Effective January 1, 2017, local laws regarding Secondary Dwelling Units were superseded. State law now mandates that local jurisdictions ease restrictions and barriers to the permitting and use of what are now referred to as Accessory Dwelling Units (“ADUs”).
ADUs are granny units, in-law units or other accessory structures with independent living facilities (i.e., kitchen and bathroom) and separate entrance. They are allowed on lots with existing single-family dwellings in single or multi-family residential zones. The state law promotes ADUs by eliminating certain obstacles to construction that many local jurisdictions require to have a second unit on your property, including, but not limited to:
- An ADU can be attached or detached from the primary residence;
- An ADU cannot be required to have a clear passageway to the street;
- Attached ADUs can be up to fifty percent (50%) of existing living area with a maximum floor area of 1,200 square feet. Detached units are only subject to the 1,200 square foot maximum;
- Parking requirements are reduced or eliminated;
- Utility connection requirements and fees for certain units are reduced or eliminated;
- Applications for ADUs within existing residences or accessory structures must be considered ministerially without the need for any discretionary hearing and within 120 days of submittal.
- The state mandate allows local jurisdictions to require owner occupancy of either the ADU or primary residence to require rental terms longer than 30 days. Also, if your property is within a Coastal Zone, any ADU will still be subject to Coastal Act permitting requirements and regulations.
Most local jurisdictions within the state have either implemented or are in process of implementing the January mandate into local law.
In the case of Santa Cruz County, that jurisdiction was in the midst of updating its ADU ordinance when the state mandate was passed and thus was able to implement the mandate relatively quickly, in the spring of this year. Key changes include:
- For all permit applications a ministerial process, rather than a public hearing process, now approves new ADUs. This means that a homeowner interested in building an ADU, who has met all of the County requirements and submitted site plans, should have a reasonable expectation of certainty that their application will be approved.
- Any application submitted must be approved or denied within 120 days.
- The County can no longer deny an ADU permit based upon a lack of available parking, and cannot require additional parking as a condition of approval.
- New ADUs do not require a sprinkler system if the main dwelling does not have a sprinkler system.
- Special districts (such as water or fire districts) can no longer require that homeowners purchase a second water meter to build an ADU. However, due to ambiguity in the wording of the state mandate, this change is apparently being challenged in court.
- ADUs can now be built on any lot that allows for a single family home, regardless of size or zoning.
- ADUs built on top of existing structures, such as a garage, do not require a public hearing and are now are subject to the same ministerial approval process.

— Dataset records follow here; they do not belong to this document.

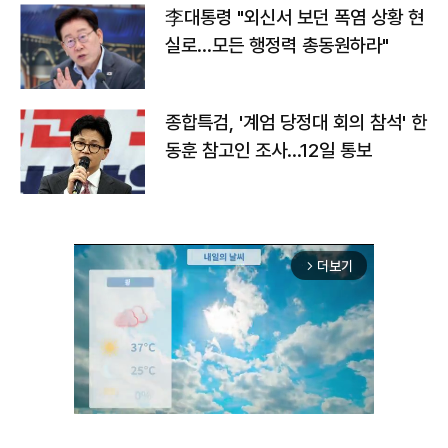
李대통령 "외신서 보던 폭염 상황 현
실로…모든 행정력 총동원하라"
종합특검, '계엄 당정대 회의 참석' 한
동훈 참고인 조사...12일 통보
더보기
arrow_forward_ios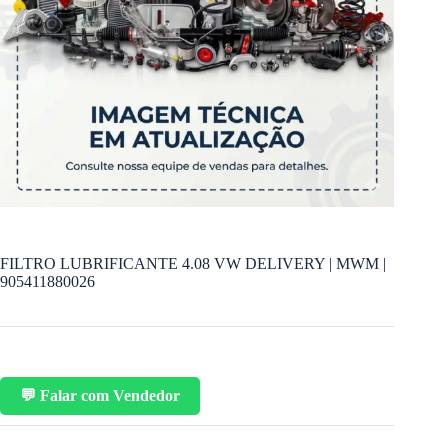
FILTRO LUBRIFICANTE 4.08 VW DELIVERY | MWM |
905411880026
💬 Falar com Vendedor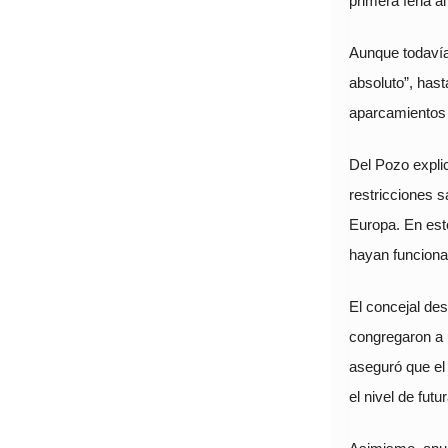
primera feria al
Aunque todavía 
absoluto”, hast
aparcamientos 
Del Pozo expli
restricciones 
Europa. En est
hayan funciona
El concejal de
congregaron a u
aseguró que el
el nivel de futu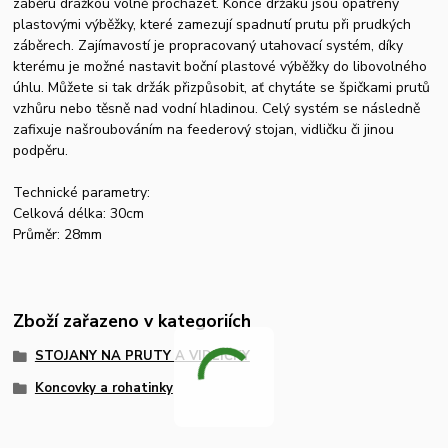
záběru drážkou volně procházet. Konce držáku jsou opatřeny
plastovými výběžky, které zamezují spadnutí prutu při prudkých
záběrech. Zajímavostí je propracovaný utahovací systém, díky
kterému je možné nastavit boční plastové výběžky do libovolného
úhlu. Můžete si tak držák přizpůsobit, ať chytáte se špičkami prutů
vzhůru nebo těsně nad vodní hladinou. Celý systém se následně
zafixuje našroubováním na feederový stojan, vidličku či jinou
podpěru.
Technické parametry:
Celková délka: 30cm
Průměr: 28mm
Zboží zařazeno v kategoriích
STOJANY NA PRUTY A VIDLIČKY
Koncovky a rohatinky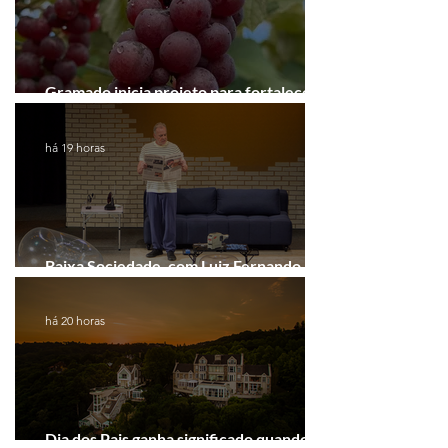
Gramado inicia projeto para fortalecer a
Rota do Vinho
há 19 horas
Baixa Sociedade, com Luiz Fernando
Guimarães, chega a Novo Hamburgo
há 20 horas
Dia dos Pais ganha significado quando o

- Rear setbacks have been reduced to a maximum of 5 feet for ADUs built on top of existing structures.
- Additional sewer system requirements cannot be imposed on rural parcels of less than one acre that already have a single family home, unless a County Health Officer rules that it would have significant impacts on local water quality.
For areas outside of California Coastal Zone jurisdiction the above mandates are now in effect and applicable to ADU permit processing.
However, for areas within the Coastal Zone, implementation is subject to the approval of the California Coastal Commission. Indication from County staff is that the County hopes to have the item assigned to the Commission’s September agenda where, because it brings local ordinance into alignment with state law, it should be expected obtain approval.